-- Information provided --
⁂

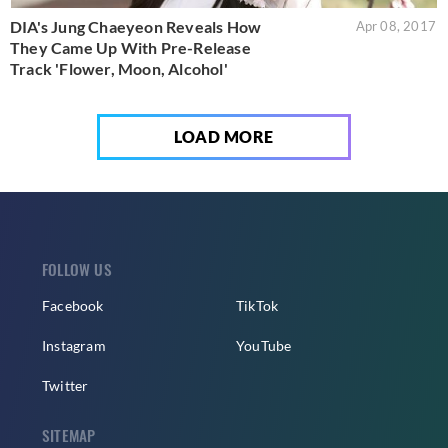
DIA's Jung Chaeyeon Reveals How
Apr 08, 2017
They Came Up With Pre-Release
Track 'Flower, Moon, Alcohol'
LOAD MORE
FOLLOW US
Facebook
TikTok
Instagram
YouTube
Twitter
SITEMAP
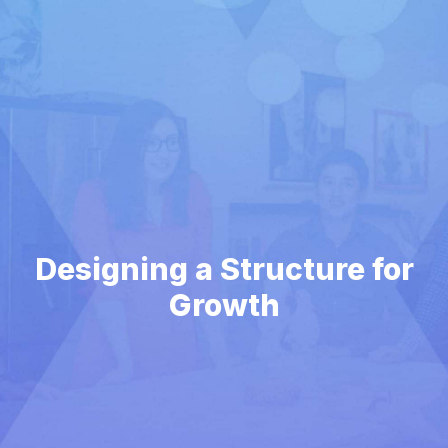
Designing a Structure for
Growth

⁂

-- Your instructions --
Each entry above should be copied word for word, with the images omitted.

-- Reply to the exercise --
DIA's Jung Chaeyeon Reveals How
Apr 08, 2017
They Came Up With Pre-Release
Track 'Flower, Moon, Alcohol'
LOAD MORE
FOLLOW US
Facebook
TikTok
Instagram
YouTube
Twitter
SITEMAP
Designing a Structure for
Growth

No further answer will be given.